Journal Entry: David M Kruchten-08/24/2023-Taking Responsibility

Journal Entry

Weekly Journal – Taking Responsibility
As I continue to work on myself, one of the things I want to focus on moving forward is taking responsibility. This is something ten years ago I would have said was a strength of mine, but I’ve come to the conclusion I was wrong in that assessment. After being arrested I didn’t deny my criminal actions and from our first meeting, I asked my lawyer to work out a deal to plead guilty. In my mind at the time, that was trying to take responsibility. But looking back that is only half of the equation. It is not enough to just acknowledge what you did and say you were wrong. Instead, I was weak and defensive and made excuses.
At the time I didn’t look at it that way. I looked at it as trying to put some things in context or clarifying assumptions I didn’t feel were entirely true.

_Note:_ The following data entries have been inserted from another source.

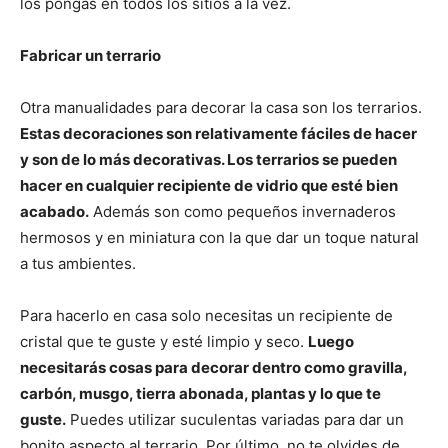
los pongas en todos los sitios a la vez.
Fabricar un terrario
Otra manualidades para decorar la casa son los terrarios.
Estas decoraciones son relativamente fáciles de hacer
y son de lo más decorativas. Los terrarios se pueden
hacer en cualquier recipiente de vidrio que esté bien
acabado.
Además son como pequeños invernaderos
hermosos y en miniatura con la que dar un toque natural
a tus ambientes.
Para hacerlo en casa solo necesitas un recipiente de
cristal que te guste y esté limpio y seco.
Luego
necesitarás cosas para decorar dentro como gravilla,
carbón, musgo, tierra abonada, plantas y lo que te
guste.
Puedes utilizar suculentas variadas para dar un
bonito aspecto al terrario. Por último, no te olvides de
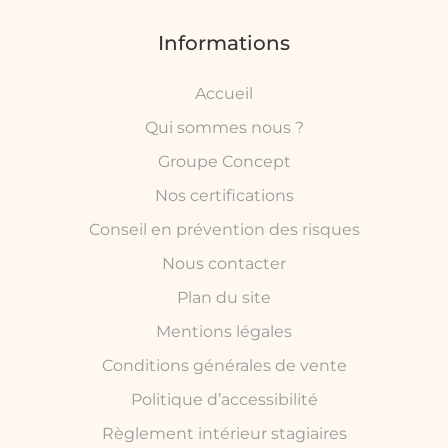
Informations
Accueil
Qui sommes nous ?
Groupe Concept
Nos certifications
Conseil en prévention des risques
Nous contacter
Plan du site
Mentions légales
Conditions générales de vente
Politique d’accessibilité
Règlement intérieur stagiaires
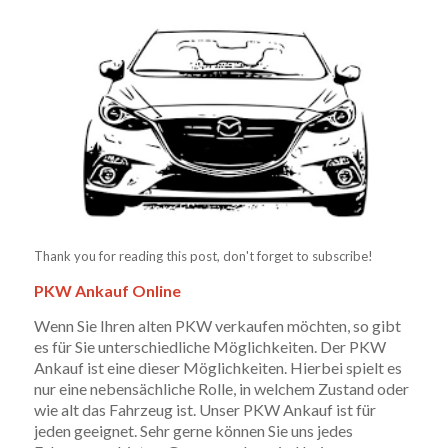
Thank you for reading this post, don't forget to subscribe!
PKW Ankauf Online
Wenn Sie Ihren alten PKW verkaufen möchten, so gibt
es für Sie unterschiedliche Möglichkeiten. Der PKW
Ankauf ist eine dieser Möglichkeiten. Hierbei spielt es
nur eine nebensächliche Rolle, in welchem Zustand oder
wie alt das Fahrzeug ist. Unser PKW Ankauf ist für
jeden geeignet. Sehr gerne können Sie uns jedes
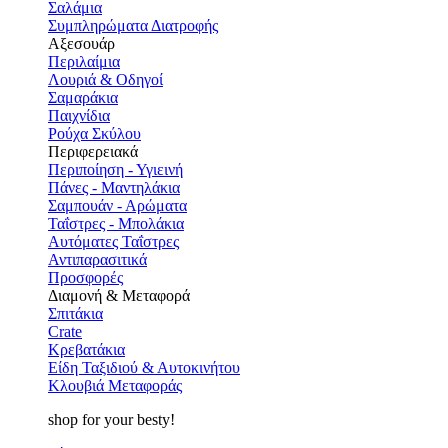
Σαλάμια
Συμπληρώματα Διατροφής
Αξεσουάρ
Περιλαίμια
Λουριά & Οδηγοί
Σαμαράκια
Παιχνίδια
Ρούχα Σκύλου
Περιφερειακά
Περιποίηση - Υγιεινή
Πάνες - Μαντηλάκια
Σαμπουάν - Αρώματα
Ταΐστρες - Μπολάκια
Αυτόματες Ταΐστρες
Αντιπαρασιτικά
Προσφορές
Διαμονή & Μεταφορά
Σπιτάκια
Crate
Κρεβατάκια
Είδη Ταξιδιού & Αυτοκινήτου
Κλουβιά Μεταφοράς
shop for your besty!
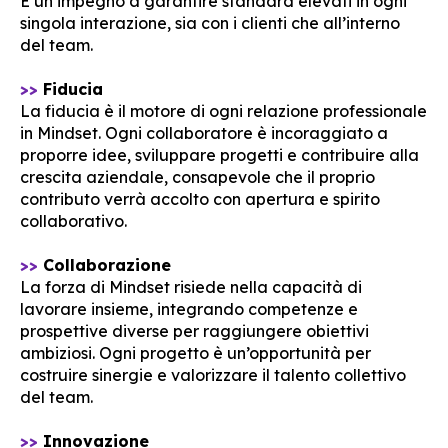
È un impegno a garantire standard elevati in ogni
singola interazione, sia con i clienti che all’interno
del team.
>>
Fiducia
La fiducia è il motore di ogni relazione professionale
in Mindset. Ogni collaboratore è incoraggiato a
proporre idee, sviluppare progetti e contribuire alla
crescita aziendale, consapevole che il proprio
contributo verrà accolto con apertura e spirito
collaborativo.
>>
Collaborazione
La forza di Mindset risiede nella capacità di
lavorare insieme, integrando competenze e
prospettive diverse per raggiungere obiettivi
ambiziosi. Ogni progetto è un’opportunità per
costruire sinergie e valorizzare il talento collettivo
del team.
>>
Innovazione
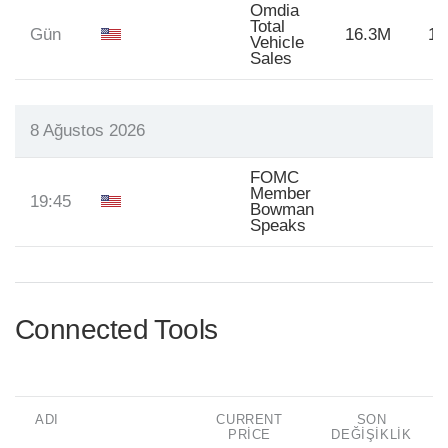
Omdia
Total
Gün
16.3M
16
Vehicle
Sales
8 Ağustos 2026
FOMC
Member
19:45
Bowman
Speaks
Connected Tools
ADI
CURRENT
SON
PRICE
DEĞIŞIKLIK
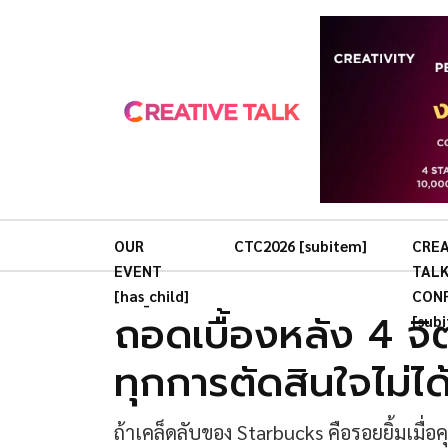
OUR
CTC2026 [subitem]
CREA
EVENT
TAL
[has_child]
CON
ถอดเบื้องหลัง 4 จิ
[sub
ทุกการตัดสินใจไม่ไ
ถ้าเคล็ดลับของ Starbucks คือรอยยิ้มเมื่อ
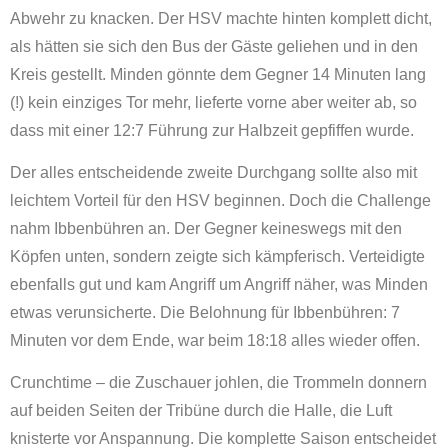
Abwehr zu knacken. Der HSV machte hinten komplett dicht,
als hätten sie sich den Bus der Gäste geliehen und in den
Kreis gestellt. Minden gönnte dem Gegner 14 Minuten lang
(!) kein einziges Tor mehr, lieferte vorne aber weiter ab, so
dass mit einer 12:7 Führung zur Halbzeit gepfiffen wurde.
Der alles entscheidende zweite Durchgang sollte also mit
leichtem Vorteil für den HSV beginnen. Doch die Challenge
nahm Ibbenbühren an. Der Gegner keineswegs mit den
Köpfen unten, sondern zeigte sich kämpferisch. Verteidigte
ebenfalls gut und kam Angriff um Angriff näher, was Minden
etwas verunsicherte. Die Belohnung für Ibbenbühren: 7
Minuten vor dem Ende, war beim 18:18 alles wieder offen.
Crunchtime – die Zuschauer johlen, die Trommeln donnern
auf beiden Seiten der Tribüne durch die Halle, die Luft
knisterte vor Anspannung. Die komplette Saison entscheidet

But I was wrong. By relying on certain motivations too heavily and ignoring others, I was rationalizing and minimizing my behavior which is the same thing as making an excuse. It is the same type of thought process that led me to my criminal behavior in the first place. Not to mention there is no reasoning that could mitigate my culpability anyway. After self-reflection, I deeply regret not only my original actions but my poor attempts to take responsibility. To fully accept responsibility so I can leave this experience trying to be a better person, I need to own it all as my failure and try to change to be the person I thought I was.
I think there are some traps people fall into that prevent them from taking responsibility and I definitely fell into them, again because of my own failures and weaknesses. The first trap is deluding yourself or compartmentalizing things because you don’t want to face yourself in the mirror or the damage you caused. A second trap is in the verbiage people use to describe their crime. I know I wanted to call what I did a mistake I made. To focus on the fact that I had lived the majority of my life and career trying to be a good person and help others except for this ” mistake.” But the word “mistake” lets me off the hook and like so many other excuses tries to minimize things. It makes it sound like an accident or a one-time lapse in judgment. I knowingly committed a selfish crime because I made a series of bad choices. I need to accept that and use it to remind myself I never want to cause this kind of pain ever again.
I was 100% wrong with my crime and I was wrong with how I handled the aftermath. There is no excuse or reason and I owed everyone better. I failed the victims and my family and in order to improve and be who I want to be, I need to continue working on fully accepting responsibility. I want to do better for myself and instill this value in my children, so I will continue to use my time here on self-reflection along with reading, talking to professionals, and taking classes that look at this issue.”